To be in with the Old Masters, a student of portraiture must boldly go to where it all began. At the Florentine Charles H. Cecil Studios, there an art is taught so fine that fewer than one hundred artists in the UK are trained in this classical manner, and Harriet Dahan-Bouchard is one such practitioner.

Born in London to two artists, Harriet soon moved to Downside School, Somerset, where she spent most of her adolescent life. At the age of eight, her father bought her a book on Ingres, the book that would be the catalyst in finding her vocation; on receipt of this seminal work, Harriet asked her father, the surrealist painter Philip Bouchard, ‘is there money in it?’ Positively assured, her mind was set, and life was full of rigorous artistic training from henceforth.

I recently had the pleasure of sitting for a sanguine with Harriet. The process took approximately ten hours over four sittings, and the result is, I believe, a fabulous likeness. The patience and focus with which the artist commands the room is not at all unnerving, her passion is sincere and dedicated, and her talent indisputable. This process brought to my attention the wonderful rarity of a talent and technique like Harriet’s.

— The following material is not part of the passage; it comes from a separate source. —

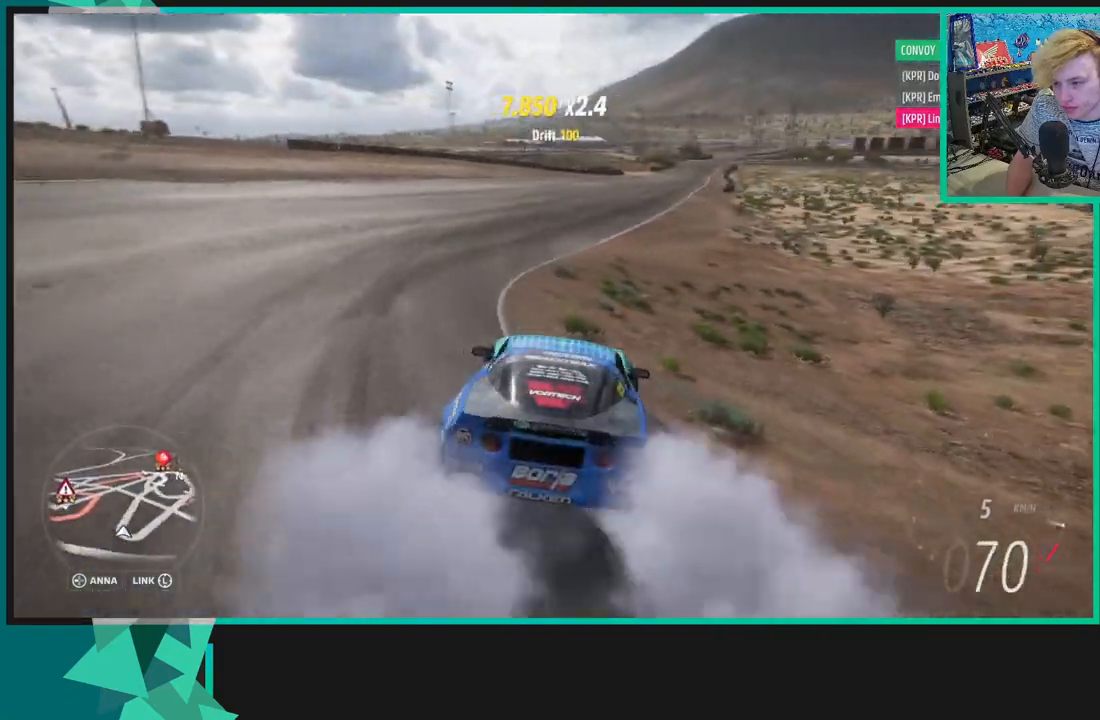
{"buttons": ["R2"], "left_stick": "down-left", "right_stick": "center", "events": [[200, "left_stick", "center"], [483, "left_stick", "down-left"]]}
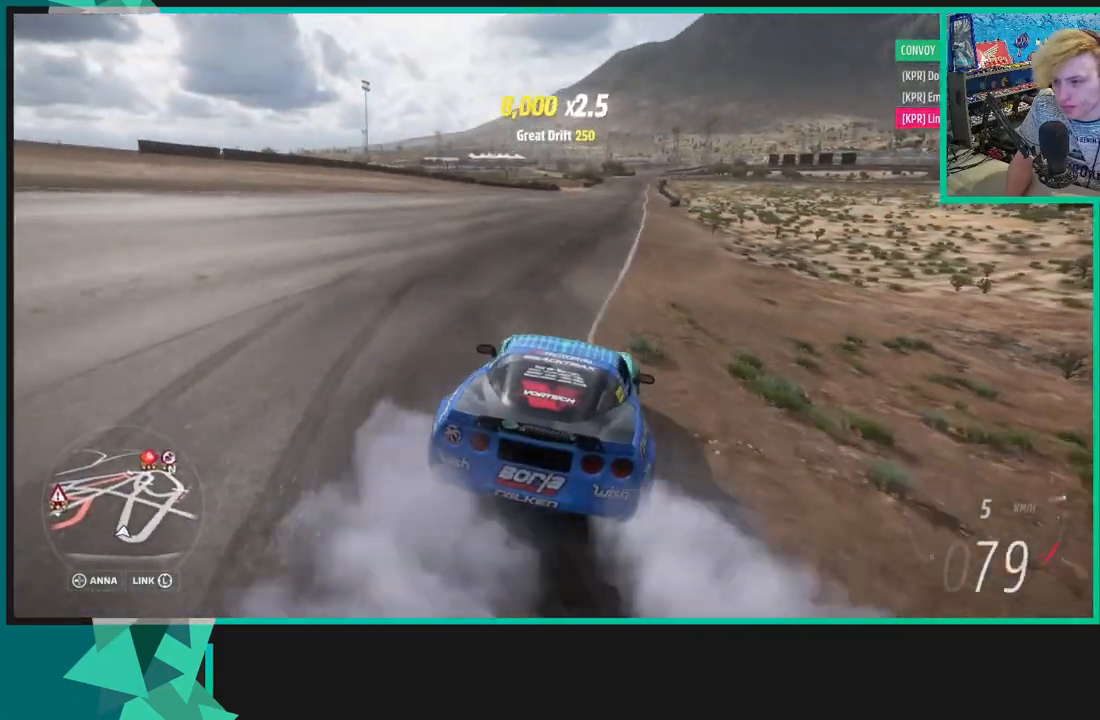
{"buttons": ["R2"], "left_stick": "down-left", "right_stick": "center", "events": []}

From that early age of eight, the artist honed her skills, which came to fruition whilst studying in Florence. The program is a strict three years, divided into drawing (nudes and portraits), painting, and painting in oil. Students here are taught a traditional method of creation, dating back to the 16th century, called sight sizing. In this method, the sitter is placed directly next to the canvas and the artist moves from looking at the sitter meters away to the canvas, in constant motion and watchfulness. Proportion remains accurate and the result is visual exactitude.

Harriet currently works as a portrait artist from Somerset, and takes commissions for oils and sanguine. She is also exhibiting some of her work at theBathbranch of Urban Outfitters until November, in which the clash of classical and modern is at once both intriguing and completely natural given that Harriet, as the artist, breaches both of these worlds.

She is also soon to be featured on the new art community website called ‘MeMyArt’, a buying and selling site that also offers an insight into the creative process’ of countless young artists. The feature will be on her approach to art, which for any budding young painters is necessary read.

This is an artist worth watching. Harriet is at the forefront of a generation of artists and writers dedicated to traditional technique and original inspiration, and her emergence onto the art market signifies the begins of an extremely exciting artistic renaissance.